真奈津は、自分の生まれ育ての地元が好きだった。その地元に関することの中で一番気に入ったのが、自分が卒業した大学のことだった。地元では長い歴史を持つ国立大学で、近くに商店街や住宅街が密集しており、近くには小学校、中学校もある。それで商店街はいつも繁盛していて真奈津も学生時代に時々遊びに行ったことがあったし、この住宅街と商店街雰囲気は幼い真奈津には特別に見えた。それである日、幼い女の子はふと思った「ぜったいこの大学行きたい」と。


真奈津が幼い時、「夢」の事を語るとき、自分の夢見なさに少々恥ずかしいと思ってた覚えがあった。何故なら真奈津には夢と言えるものがなかったからだ。いや、正確にはあるはあった。けれども、それは人には堂々と言えない夢であった。幼い女の子は一つの夢を見ていた。それは自分が好きな地元の大学に進学することだった。自分が一目惚れした大学のことを永遠に自分のものにしたいという希望だった。それで、その唯一の夢はあまり人には知られたくなかった。しかし、いくら人には堂々と言えない夢であっても、真奈津には特別なものになり、その夢が叶う日が来る未来をずっと夢見ていた。その思いで頑張って受験勉強した甲斐があったのか無事合格できた。行きたい大学に進学が決まったとき、物凄い達成感を感じた。人生はじめての達成感であった。


それとまた、もう一つの夢があった。それは今真奈津が今努ている会社で仕事することだった。ただ、この夢はぼんやりと「そうしたい」だけのものだったが、それを元カレにフラれた時に確実に現実化しようと決めた。それでまたその夢も叶えてこの上のない喜びを感じて、これ以上は何も要らない、必要ないと思ってしまうほどだった。


しかし、やはり現実は違うものだった。いざ入社してみたらやはり仕事は仕事、夢は夢である。大人になるということは大変だなと思われた。けれど上京した友だちよりはマシだと思い、頑張って仕事に勤んでいる。

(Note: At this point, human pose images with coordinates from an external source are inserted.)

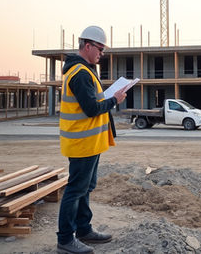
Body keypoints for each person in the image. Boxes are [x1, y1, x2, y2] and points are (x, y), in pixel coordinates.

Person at [57, 25, 126, 254]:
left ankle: (84, 230)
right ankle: (66, 239)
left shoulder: (85, 71)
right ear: (87, 46)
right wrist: (114, 99)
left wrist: (109, 98)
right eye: (100, 49)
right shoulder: (80, 73)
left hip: (90, 143)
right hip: (81, 143)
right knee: (76, 189)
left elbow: (92, 103)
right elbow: (90, 109)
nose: (102, 54)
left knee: (85, 187)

いくつか心の古傷が残っている真奈津は今の会社に入社してから自分なりに当機づけるよう頑張ると心を決めた。その古傷こそ一生治らないかも知れないとうすうす感じていたせいか、自分だけのこだわりを持とうとした。その中で一つが今努ている会社に関することだった。この会社に関して一番気にいったのが制服だった。昔からなんとなく自分の好みに合っている気がして、いざ入社して着てみたら色こそダサいものの、スタイルは悪くないと思った。スカートの丈は肘の少し上までで短い方だけど、真奈津にはそんなに短くないと思われた。大人になって仕事するのは大変だけど、毎日この制服とスカート着るのが一つの楽しみになって動機となってくれた。

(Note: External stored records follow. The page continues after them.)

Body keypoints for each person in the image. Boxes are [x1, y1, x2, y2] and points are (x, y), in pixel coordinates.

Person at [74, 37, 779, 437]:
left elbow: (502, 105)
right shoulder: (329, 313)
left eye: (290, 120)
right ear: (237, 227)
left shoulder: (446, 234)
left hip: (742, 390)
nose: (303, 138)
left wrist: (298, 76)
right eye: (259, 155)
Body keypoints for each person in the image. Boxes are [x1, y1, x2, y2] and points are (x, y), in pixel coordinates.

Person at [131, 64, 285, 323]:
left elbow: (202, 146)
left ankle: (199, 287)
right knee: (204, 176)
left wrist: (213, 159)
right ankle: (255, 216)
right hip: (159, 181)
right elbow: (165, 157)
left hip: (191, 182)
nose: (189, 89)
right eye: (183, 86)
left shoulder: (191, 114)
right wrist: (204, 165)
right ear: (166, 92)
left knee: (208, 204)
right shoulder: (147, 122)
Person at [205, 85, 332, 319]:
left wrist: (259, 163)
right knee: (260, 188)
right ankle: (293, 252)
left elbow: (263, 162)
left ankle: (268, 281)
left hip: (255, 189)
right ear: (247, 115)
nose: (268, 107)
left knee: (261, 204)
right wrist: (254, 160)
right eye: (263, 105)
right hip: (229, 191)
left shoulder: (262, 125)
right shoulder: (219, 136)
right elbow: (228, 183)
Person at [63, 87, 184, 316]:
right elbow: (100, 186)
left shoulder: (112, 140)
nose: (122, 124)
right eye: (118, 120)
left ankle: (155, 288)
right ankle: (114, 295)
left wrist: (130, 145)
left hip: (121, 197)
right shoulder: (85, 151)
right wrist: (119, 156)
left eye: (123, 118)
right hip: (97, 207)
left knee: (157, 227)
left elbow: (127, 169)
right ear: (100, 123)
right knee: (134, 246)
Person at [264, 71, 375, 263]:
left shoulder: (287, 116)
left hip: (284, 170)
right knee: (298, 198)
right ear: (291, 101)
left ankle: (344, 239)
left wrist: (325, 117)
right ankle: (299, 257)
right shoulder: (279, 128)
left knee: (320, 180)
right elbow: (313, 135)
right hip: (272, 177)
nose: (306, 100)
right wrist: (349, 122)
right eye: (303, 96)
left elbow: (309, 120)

それと真奈津の一番のこだわりは、他でなくこの大学と会社を自由に行き来できることだった。真奈津の出身大学にはいくつがいい施設がある。その中で特に真奈津の気に入ったのが学生食堂だった。大学の正門を潜って少し手前に見えるビルが学生食堂で、昔からこの大学の学生や近所の住民や訪問客などが自由に利用できた。それをなんとなく誇らしく思っていた真奈津は、社会人になってぜったいこの学生食堂でご飯を食べてみたかった。それで入社してできるだけ早く駆け付けて昼御飯をたべてみた時の感動と喜びはこの上のないものだった。それも叶った今、真奈津にはなんにも要らないと思っている。ただこのまま自分が好きな場所で好きなだけ自由に時間を過ごす、それ以外なにも。